House debates
Wednesday, 24 November 2010
Adjournment
Broadband
7:40 pm
Janelle Saffin (Page, Australian Labor Party) Share this | Hansard source
I rise to talk about the benefits of the NBN nationally and locally, particularly in my area. That is one of the great things about the NBN: it is for all of us and it will benefit all Australians—households, businesses, health and a whole range of other areas.
In June this year a local survey was done in my area, the Northern Rivers, which showed that 98 per cent of Northern Rivers’ companies believed that high-speed broadband internet access is important for their business. The survey was done by the NSW Business Chamber. Of the 50 businesses surveyed, 88 per cent said broadband was of great importance, while 10 per cent said it was of some importance and two per cent said it was of no importance. That is reflected in all the surveys that have been done, particularly in the business sector.
One of the things that I was able to do was champion early NBN rollout on the North Coast and, working with the local university, Southern Cross University, and particularly with the then Professor of Information Technology and Information Systems, Professor Peter Croll, put forward a submission from our area. It went beyond my seat of Page; it covered the whole North Coast and out to the tablelands area. We said we were NBN ready, and we were. One of the sites that was early tested on mainland Australia was in New England, in the Armadale area. When the second-release sites were announced in mainland Australia, it was very pleasing to see—if my memory serves me correctly, and I would not get this one wrong—that a lot of them were in regional areas.
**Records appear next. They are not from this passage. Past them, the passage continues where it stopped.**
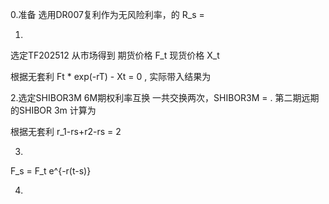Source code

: 0.准备
选用DR007复利作为无风险利率，的
R_s = 

1. 
选定TF202512 从市场得到
期货价格 F_t
现货价格 X_t

根据无套利
 Ft * exp(-rT) - Xt = 0 ,
 实际带入结果为



2.选定SHIBOR3M 6M期权利率互换
一共交换两次，SHIBOR3M  = .  第二期远期的SHIBOR 3m 计算为

根据无套利
 r_1-rs+r2-rs = 2


3.
F_s = F_t e^{-r(t-s)}

4.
NBN is something that is of great benefit to the regions.
I am very carefully watching the NBN roll out. I know it is going to take a few years because it is a huge national infrastructure program, but it is something that we can all look forward to with some degree of excitement and anticipation. It is the largest nation-building project in Australia’s history. It will lift us in Australia to the top of the world rankings in broadband access. It will drive major productivity and growth opportunities and it will also ensure our children get the best education available in the world.
The NBN will deliver high-speed broadband to all premises in Australia, no matter where they are. Every home, every business, every school and every hospital will be included and no-one will miss out. Under the NBN, 93 per cent of premises will be connected with fibre-to-the-premises technology which will provide speeds of one gigabit per second, and the 10 per cent of Australians who live outside the footprint will receive faster and cheaper broadband from the next generation of satellite and wireless technology.
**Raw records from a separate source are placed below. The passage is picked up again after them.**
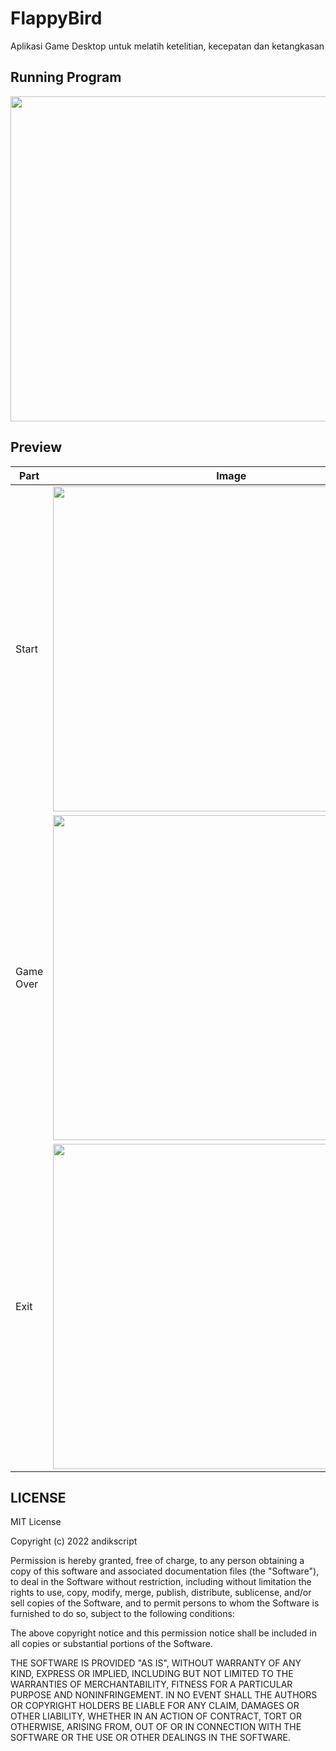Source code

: # FlappyBird
Aplikasi Game Desktop untuk melatih ketelitian, kecepatan dan ketangkasan

## Running Program
<img src="https://user-images.githubusercontent.com/58913447/172768384-1baa2a6e-2239-4188-9a70-337837ba819b.gif" width="570" height="520" /> 

## Preview
Part | Image |
--- | --- |
| Start | <img src="https://user-images.githubusercontent.com/58913447/172767225-9137335e-111c-439b-a264-f273ddaff618.jpg" width="570" height="520" /> |
| Game Over | <img src="https://user-images.githubusercontent.com/58913447/172767231-ba7da191-db55-4fdd-8486-6facc50223e6.jpg" width="570" height="520" /> |
| Exit | <img src="https://user-images.githubusercontent.com/58913447/172767234-21869dc3-499f-4984-a9b6-361eb28d2b2f.jpg" width="570" height="520" /> |


## LICENSE
MIT License

Copyright (c) 2022 andikscript

Permission is hereby granted, free of charge, to any person obtaining a copy of this software and associated documentation files (the "Software"), to deal in the Software without restriction, including without limitation the rights to use, copy, modify, merge, publish, distribute, sublicense, and/or sell copies of the Software, and to permit persons to whom the Software is furnished to do so, subject to the following conditions:

The above copyright notice and this permission notice shall be included in all copies or substantial portions of the Software.

THE SOFTWARE IS PROVIDED "AS IS", WITHOUT WARRANTY OF ANY KIND, EXPRESS OR IMPLIED, INCLUDING BUT NOT LIMITED TO THE WARRANTIES OF MERCHANTABILITY, FITNESS FOR A PARTICULAR PURPOSE AND NONINFRINGEMENT. IN NO EVENT SHALL THE AUTHORS OR COPYRIGHT HOLDERS BE LIABLE FOR ANY CLAIM, DAMAGES OR OTHER LIABILITY, WHETHER IN AN ACTION OF CONTRACT, TORT OR OTHERWISE, ARISING FROM, OUT OF OR IN CONNECTION WITH THE SOFTWARE OR THE USE OR OTHER DEALINGS IN THE SOFTWARE.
In my area it is something that people are quite excited about. Members who were talking earlier on were saying: ‘It was a quick fix for an election.’ That is absolute rubbish. It is a solution for the long-term benefit of the country, including our rural and regional areas. This is something that we in the Australian Labor Party are good at—national public infrastructure and doing things that are of benefit for all Australians wherever they reside, whatever their background and whatever their means. There are also some benefits in parity of pricing with the regions and with the city, and that is a good thing because it does not always happen.
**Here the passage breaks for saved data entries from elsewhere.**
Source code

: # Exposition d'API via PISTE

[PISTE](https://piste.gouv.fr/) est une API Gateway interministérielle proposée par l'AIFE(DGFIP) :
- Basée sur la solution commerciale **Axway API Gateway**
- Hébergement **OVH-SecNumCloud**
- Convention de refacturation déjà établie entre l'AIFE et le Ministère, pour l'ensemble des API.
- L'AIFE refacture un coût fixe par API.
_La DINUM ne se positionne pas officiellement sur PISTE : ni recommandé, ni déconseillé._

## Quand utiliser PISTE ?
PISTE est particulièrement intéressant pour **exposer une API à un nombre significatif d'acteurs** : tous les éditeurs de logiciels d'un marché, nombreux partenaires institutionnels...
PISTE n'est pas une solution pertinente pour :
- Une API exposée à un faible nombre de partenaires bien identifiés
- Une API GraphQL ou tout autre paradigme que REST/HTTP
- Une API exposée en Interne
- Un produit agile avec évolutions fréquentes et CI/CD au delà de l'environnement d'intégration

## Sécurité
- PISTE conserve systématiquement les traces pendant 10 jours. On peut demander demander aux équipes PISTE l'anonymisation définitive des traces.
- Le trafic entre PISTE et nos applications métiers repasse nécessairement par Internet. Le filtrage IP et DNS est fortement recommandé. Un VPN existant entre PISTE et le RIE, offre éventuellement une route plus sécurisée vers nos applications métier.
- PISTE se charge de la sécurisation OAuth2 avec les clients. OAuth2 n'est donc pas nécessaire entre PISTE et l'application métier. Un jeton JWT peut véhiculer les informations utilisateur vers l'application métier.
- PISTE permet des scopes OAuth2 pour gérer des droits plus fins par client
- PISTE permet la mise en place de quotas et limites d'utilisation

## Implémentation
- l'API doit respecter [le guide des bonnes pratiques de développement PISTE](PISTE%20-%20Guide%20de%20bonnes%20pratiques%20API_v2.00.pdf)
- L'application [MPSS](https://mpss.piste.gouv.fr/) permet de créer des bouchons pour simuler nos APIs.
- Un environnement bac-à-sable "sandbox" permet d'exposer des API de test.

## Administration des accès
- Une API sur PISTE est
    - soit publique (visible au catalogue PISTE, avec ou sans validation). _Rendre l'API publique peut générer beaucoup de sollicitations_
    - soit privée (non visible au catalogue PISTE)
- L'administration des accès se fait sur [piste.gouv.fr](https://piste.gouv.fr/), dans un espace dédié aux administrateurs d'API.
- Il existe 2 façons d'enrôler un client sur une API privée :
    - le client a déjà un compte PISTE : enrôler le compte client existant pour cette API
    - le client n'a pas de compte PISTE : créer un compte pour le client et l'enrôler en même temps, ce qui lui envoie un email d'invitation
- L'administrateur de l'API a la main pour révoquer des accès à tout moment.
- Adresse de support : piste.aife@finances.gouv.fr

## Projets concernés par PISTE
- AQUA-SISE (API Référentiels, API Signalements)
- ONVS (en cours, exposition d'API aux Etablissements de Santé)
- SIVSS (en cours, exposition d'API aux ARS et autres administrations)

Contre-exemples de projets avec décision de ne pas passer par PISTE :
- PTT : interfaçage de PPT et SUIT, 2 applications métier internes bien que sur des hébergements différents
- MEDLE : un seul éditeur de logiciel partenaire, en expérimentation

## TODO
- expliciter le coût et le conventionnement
There is another part to this which involves some of the benefits. We know telehealth can enable remote consultations, remote home-based monitoring of chronic disease patients and the aged and remote training of medical professionals. Without getting into a definition of remote, there are some places in my area that are remote in terms of access and this will help dramatically to overcome it. Studies in Australia have found that the steady state benefits to Australia from widescale implementation of telehealth may be in the vicinity of between $1.9 billion and $4 billion per annum.